## AIM OF THE EXERCISE:
Convert the lines of every entry below into a JSON list of strings, one string per line, skipping blank lines. Leave the pictures out.

(Chart analysis data)
= Beginning of Section =
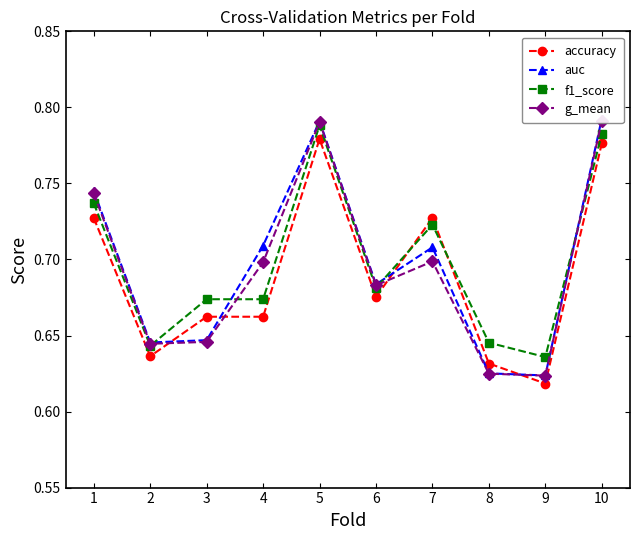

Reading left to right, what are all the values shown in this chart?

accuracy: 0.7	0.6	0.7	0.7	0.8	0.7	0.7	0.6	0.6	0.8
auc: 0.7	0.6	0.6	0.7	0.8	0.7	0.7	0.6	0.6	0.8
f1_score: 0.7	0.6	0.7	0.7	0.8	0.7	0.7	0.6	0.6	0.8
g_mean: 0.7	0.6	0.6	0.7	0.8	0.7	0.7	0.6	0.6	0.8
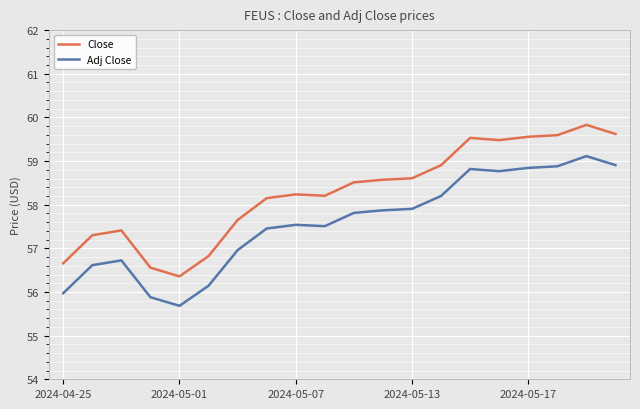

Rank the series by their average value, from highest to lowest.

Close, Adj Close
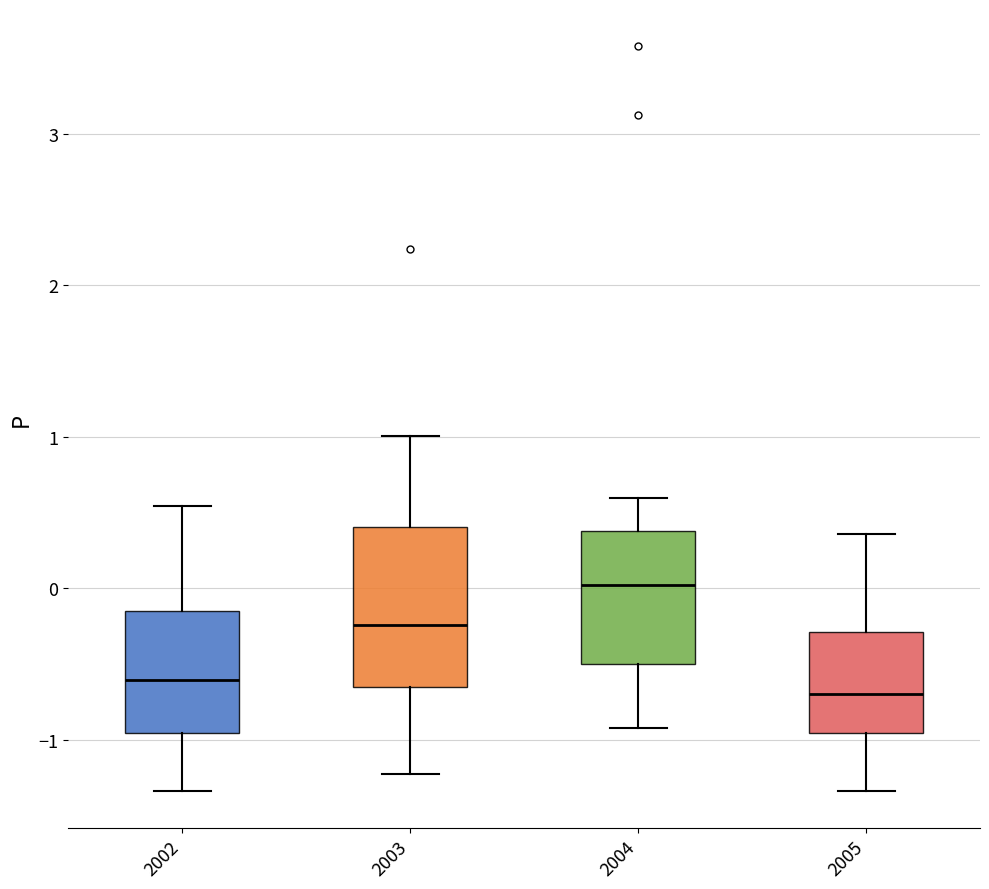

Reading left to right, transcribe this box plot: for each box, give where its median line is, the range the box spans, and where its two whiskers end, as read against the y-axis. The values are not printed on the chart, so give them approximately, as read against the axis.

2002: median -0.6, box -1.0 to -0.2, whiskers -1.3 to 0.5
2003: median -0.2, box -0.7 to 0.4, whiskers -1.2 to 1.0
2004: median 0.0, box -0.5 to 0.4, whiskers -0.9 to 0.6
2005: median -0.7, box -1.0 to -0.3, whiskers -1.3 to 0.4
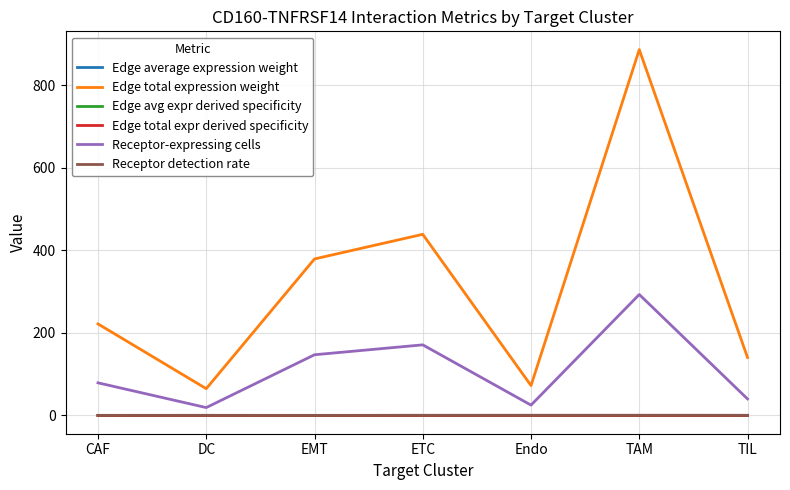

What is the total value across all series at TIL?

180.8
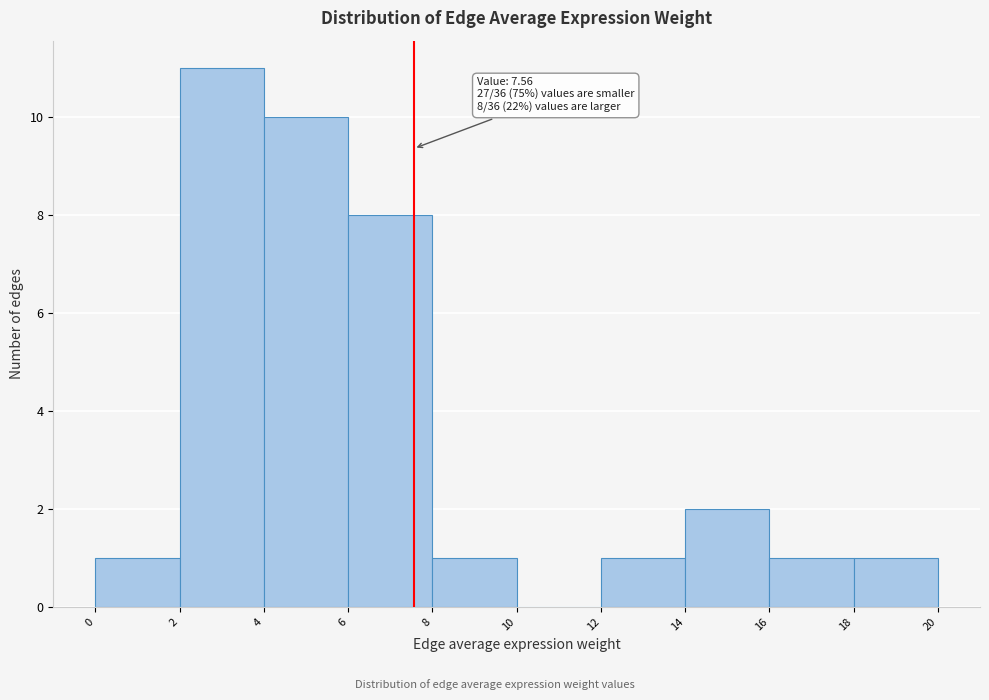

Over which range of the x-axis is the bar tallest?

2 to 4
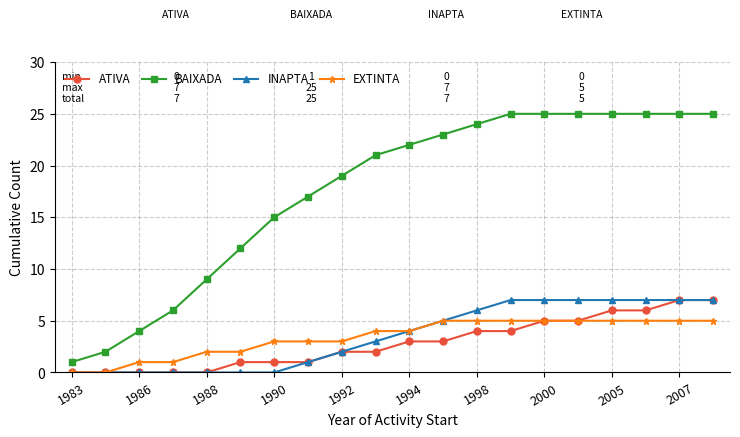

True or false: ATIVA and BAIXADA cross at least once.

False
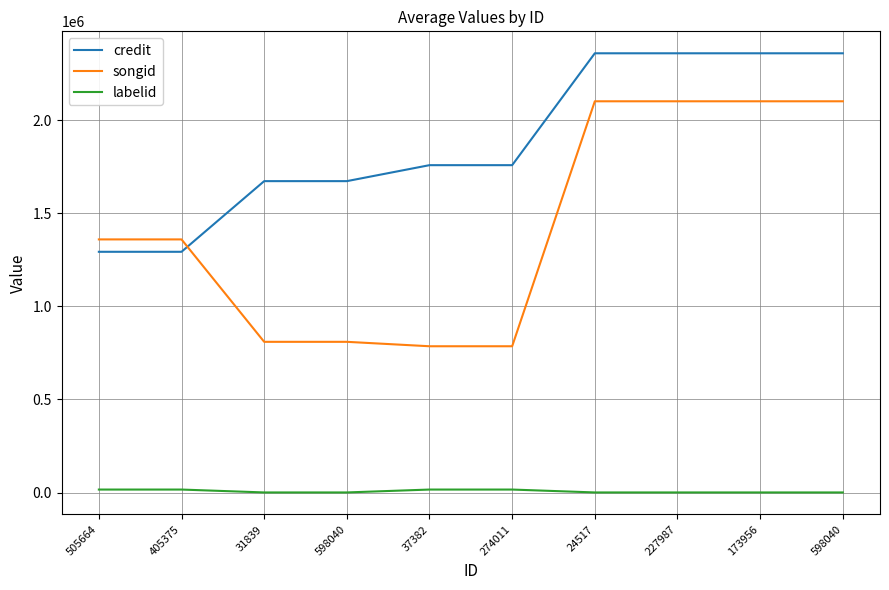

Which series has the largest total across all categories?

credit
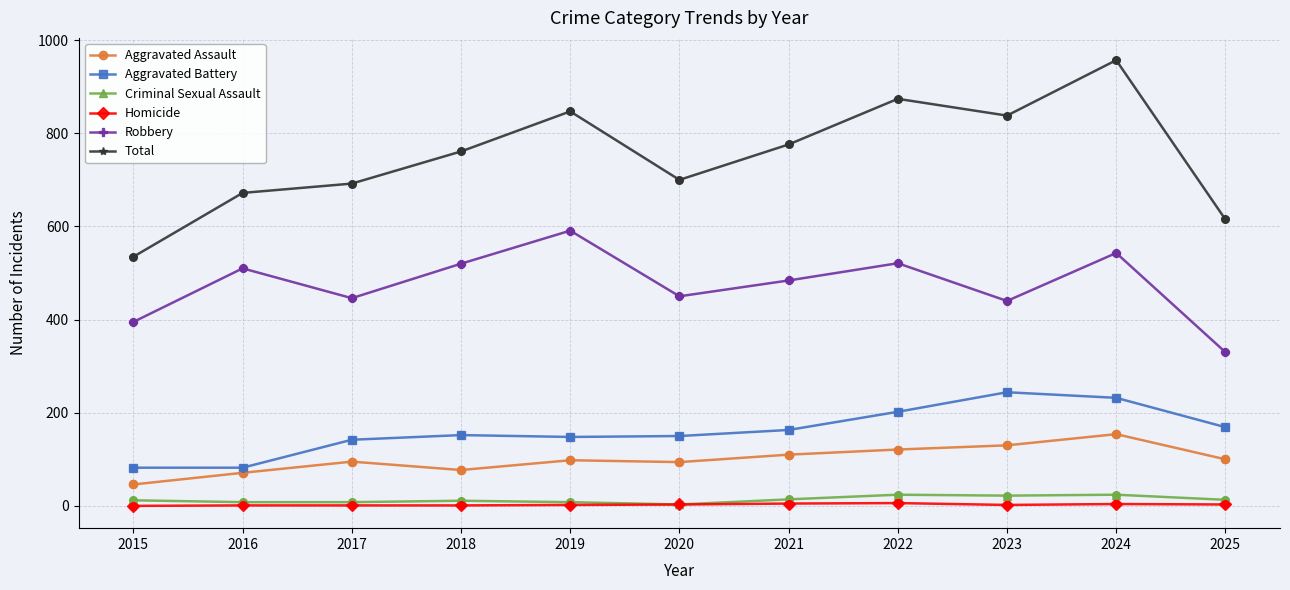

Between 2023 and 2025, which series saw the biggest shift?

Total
= End of Section =
## PROBLEM SOLUTION:
[
  "Reading left to right, what are all the values shown in this chart?",
  "accuracy: 0.7\t0.6\t0.7\t0.7\t0.8\t0.7\t0.7\t0.6\t0.6\t0.8",
  "auc: 0.7\t0.6\t0.6\t0.7\t0.8\t0.7\t0.7\t0.6\t0.6\t0.8",
  "f1_score: 0.7\t0.6\t0.7\t0.7\t0.8\t0.7\t0.7\t0.6\t0.6\t0.8",
  "g_mean: 0.7\t0.6\t0.6\t0.7\t0.8\t0.7\t0.7\t0.6\t0.6\t0.8",
  "Rank the series by their average value, from highest to lowest.",
  "Close, Adj Close",
  "Reading left to right, transcribe this box plot: for each box, give where its median line is, the range the box spans, and where its two whiskers end, as read against the y-axis. The values are not printed on the chart, so give them approximately, as read against the axis.",
  "2002: median -0.6, box -1.0 to -0.2, whiskers -1.3 to 0.5",
  "2003: median -0.2, box -0.7 to 0.4, whiskers -1.2 to 1.0",
  "2004: median 0.0, box -0.5 to 0.4, whiskers -0.9 to 0.6",
  "2005: median -0.7, box -1.0 to -0.3, whiskers -1.3 to 0.4",
  "What is the total value across all series at TIL?",
  "180.8",
  "Over which range of the x-axis is the bar tallest?",
  "2 to 4",
  "True or false: ATIVA and BAIXADA cross at least once.",
  "False",
  "Which series has the largest total across all categories?",
  "credit",
  "Between 2023 and 2025, which series saw the biggest shift?",
  "Total"
]